Blog Article

How to Stay Focused While Working from Home

Avoiding distractions

For most of America’s workforce, staying focused at work is normally tough. 70% of us admit to some distraction while on the job, according to a recent survey by Udemy. Now that most of us are working from home due to COVID-19, our distractions are about to change. While working remotely can suit certain individuals better, depending on factors like personality and living situation, for others it creates a plethora of new diversions. 

While these employees might avoid the (on average) 50-60 interruptions they usually experience in the office, they will gain new ones in the form of tech temptation, family members, and household duties, to name a few. Considering that it takes nearly 30 minutes to properly refocus after being distracted, avoiding potential distractions is crucial for being productive while working remotely.

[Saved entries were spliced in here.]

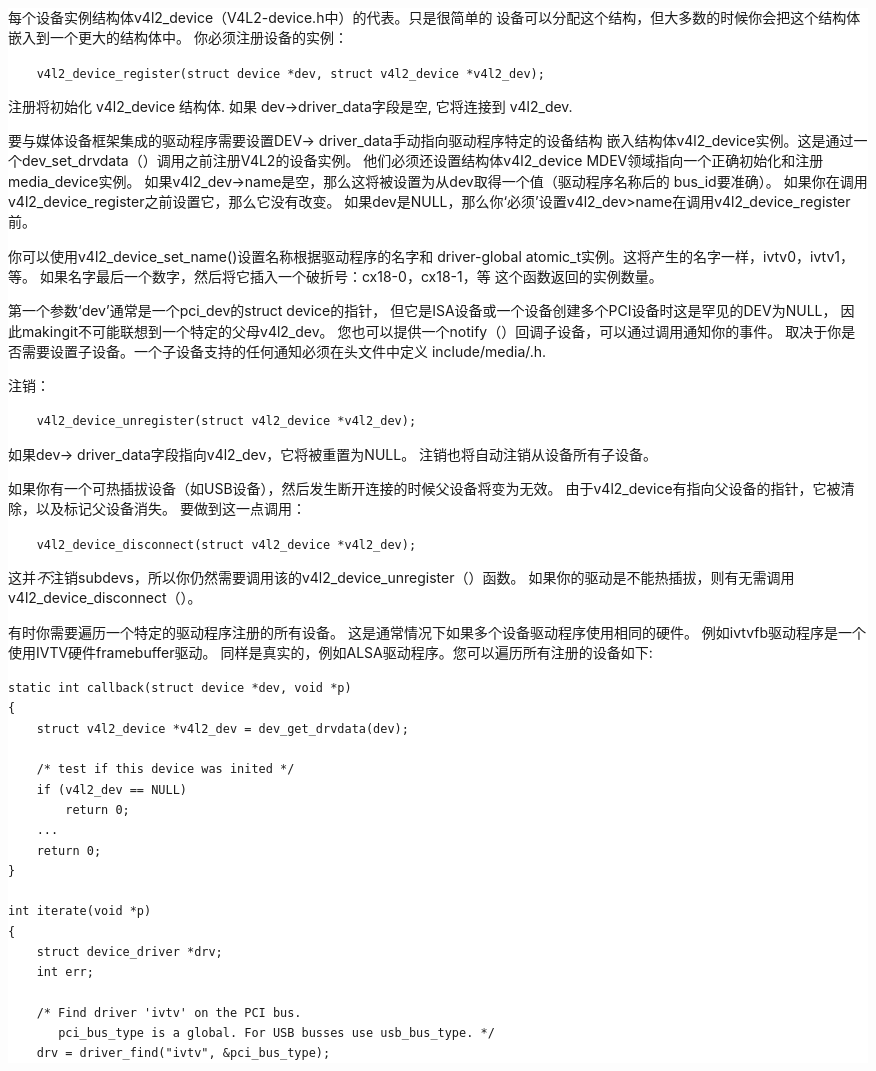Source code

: 每个设备实例结构体v4l2_device（V4L2-device.h中）的代表。只是很简单的
设备可以分配这个结构，但大多数的时候你会把这个结构体嵌入到一个更大的结构体中。
你必须注册设备的实例：
```
	v4l2_device_register(struct device *dev, struct v4l2_device *v4l2_dev);
```

注册将初始化 v4l2_device 结构体. 如果 dev->driver_data字段是空, 它将连接到 v4l2_dev.

要与媒体设备框架集成的驱动程序需要设置DEV-> driver_data手动指向驱动程序特定的设备结构
嵌入结构体v4l2_device实例。这是通过一个dev_set_drvdata（）调用之前注册V4L2的设备实例。
他们必须还设置结构体v4l2_device MDEV领域指向一个正确初始化和注册media_device实例。
如果v4l2_dev->name是空，那么这将被设置为从dev取得一个值（驱动程序名称后的
 bus_id要准确）。 如果你在调用v4l2_device_register之前设置它，那么它没有改变。
如果dev是NULL，那么你‘必须’设置v4l2_dev>name在调用v4l2_device_register前。

你可以使用v4l2_device_set_name()设置名称根据驱动程序的名字和
driver-global atomic_t实例。这将产生的名字一样，ivtv0，ivtv1，等。
如果名字最后一个数字，然后将它插入一个破折号：cx18-0，cx18-1，等
这个函数返回的实例数量。

第一个参数‘dev’通常是一个pci_dev的struct device的指针，
但它是ISA设备或一个设备创建多个PCI设备时这是罕见的DEV为NULL，
因此makingit不可能联想到一个特定的父母v4l2_dev。
您也可以提供一个notify（）回调子设备，可以通过调用通知你的事件。
取决于你是否需要设置子设备。一个子设备支持的任何通知必须在头文件中定义
include/media/<subdevice>.h.

注销：
```
	v4l2_device_unregister(struct v4l2_device *v4l2_dev);
```

如果dev-> driver_data字段指向v4l2_dev，它将被重置为NULL。
注销也将自动注销从设备所有子设备。

如果你有一个可热插拔设备（如USB设备），然后发生断开连接的时候父设备将变为无效。
由于v4l2_device有指向父设备的指针，它被清除，以及标记父设备消失。
要做到这一点调用：
```
	v4l2_device_disconnect(struct v4l2_device *v4l2_dev);
```
这并*不*注销subdevs，所以你仍然需要调用该的v4l2_device_unregister（）函数。
如果你的驱动是不能热插拔，则有无需调用v4l2_device_disconnect（）。

有时你需要遍历一个特定的驱动程序注册的所有设备。
这是通常情况下如果多个设备驱动程序使用相同的硬件。
例如ivtvfb驱动程序是一个使用IVTV硬件framebuffer驱动。
同样是真实的，例如ALSA驱动程序。您可以遍历所有注册的设备如下:
```
static int callback(struct device *dev, void *p)
{
    struct v4l2_device *v4l2_dev = dev_get_drvdata(dev);

    /* test if this device was inited */
    if (v4l2_dev == NULL)
        return 0;
    ...
    return 0;
}

int iterate(void *p)
{
    struct device_driver *drv;
    int err;

    /* Find driver 'ivtv' on the PCI bus.
       pci_bus_type is a global. For USB busses use usb_bus_type. */
    drv = driver_find("ivtv", &pci_bus_type);
```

Here are some of the most common work-from-home distractions and ways to manage them:

1. Family Members and Roommates

Cohabitants are often the biggest source of distractions when transitioning to remote work. Your significant others or roommates might forget you’re working, or may be tempted to chat with you anyways. Meanwhile, young children often cannot understand or remember why they shouldn’t distract you. With most paid caretakers on leave and schools out of session, employed parents no longer have babysitting for their children and must juggle their jobs and full-time parenting simultaneously.

Setting children up with fun activities, toys, or schoolwork early on in the day can give them something to work on while you focus. There are a plethora of educational websites to help keep your kids busy while you’re working. Making a to-do list for children can also buy you a few hours of uninterrupted work time, and offer rewards for staying out of your home office between certain times. If your children are old enough, sit them down and discuss what constitutes an emergency that is worthy of distracting you, and what is not. Have a similar discussion with your roommates. If, despite your best efforts, your family and roommates are still a major source of distraction, consider shifting your work hours, rising early or going to bed later to get work done.

2. Household Duties

For many, an overflowing laundry basket or kitchen sink can be a major source of restlessness. Over a third of employees who work from home admit to doing chores while officially working. While in the office, you’re removed from home messes. When working at home, you likely have to see them constantly. Start and end each day tidying up your home or workspace to avoid the temptation to do it during work hours.

3. Social Media and Web Surfing

If you’re distracted by the web while working from home, you’re not alone. A shocking 43% of individuals confessed to watching TV or a movie during work time, while another 20% opted to play video games. 9 in 10 employees check their social media while in the office, a number that is sure to rise as more people transition to remote employment. If you do feel compelled to take a quick break to check your social media, that’s okay, as long as it’s actually a quick break. Set a timer to remind yourself when your break is over because if you’re not careful, this break can accidentally turn into a second lunch hour. 

To avoid being tantalized by your smartphone in the first place, try setting your phone on airplane mode. You can even place it on the opposite side of the room as long as you don’t require it for work. As for television, bribe yourself with your favorite TV show or movie after you complete your task list for the day.

4. Noise or Clutter

For most, home is a space associated with family time and relaxation. To better acclimate yourself to working from home, try to set up a workspace that mirrors your office environment. If you can, set aside a work corner (or even whole room) where you can organize your work materials. Physically separating your workspace from your relaxation space helps you disassociate your new work area from all the times you used that space for fun. If noise distracts you, chat with your family or roommates, or consider investing in a pair of noise-canceling headphones. Listening to music can also be a great way to drown out outside noises. Opt for music that doesn’t have lyrics if you need to be able to focus on intensive tasks. 

5. Anxiety

Finally, especially during the current pandemic, anxiety can be a massive obstacle to productivity. Fear of job stability, the health and safety of family and friends, and the complete upheaval of daily life as we know it are all immensely distracting. Practicing self-care at home is essential to improving remote work performance. Be sure to clock out and take your breaks and days off to avoid burnout. Turn off the news if you need to, get enough sleep, and get outside if you can to avoid cabin fever. Facetiming or calling friends, family, and coworkers can help you feel more socially connected. Many also opt for at-home yoga, meditation, reading, baking, or playing with pets to clear their mind before returning to work.

With many jobs now online, individuals are faced with a whole new set of work obstacles. To try to maintain stability and productivity, set up a workspace, set boundaries, and avoid temptations like social media or television. Set yourself up for success as best you can, but also have empathy for yourself and your coworkers. Focusing at home can be tough, and it can take some time to turn your new work state into a flow state.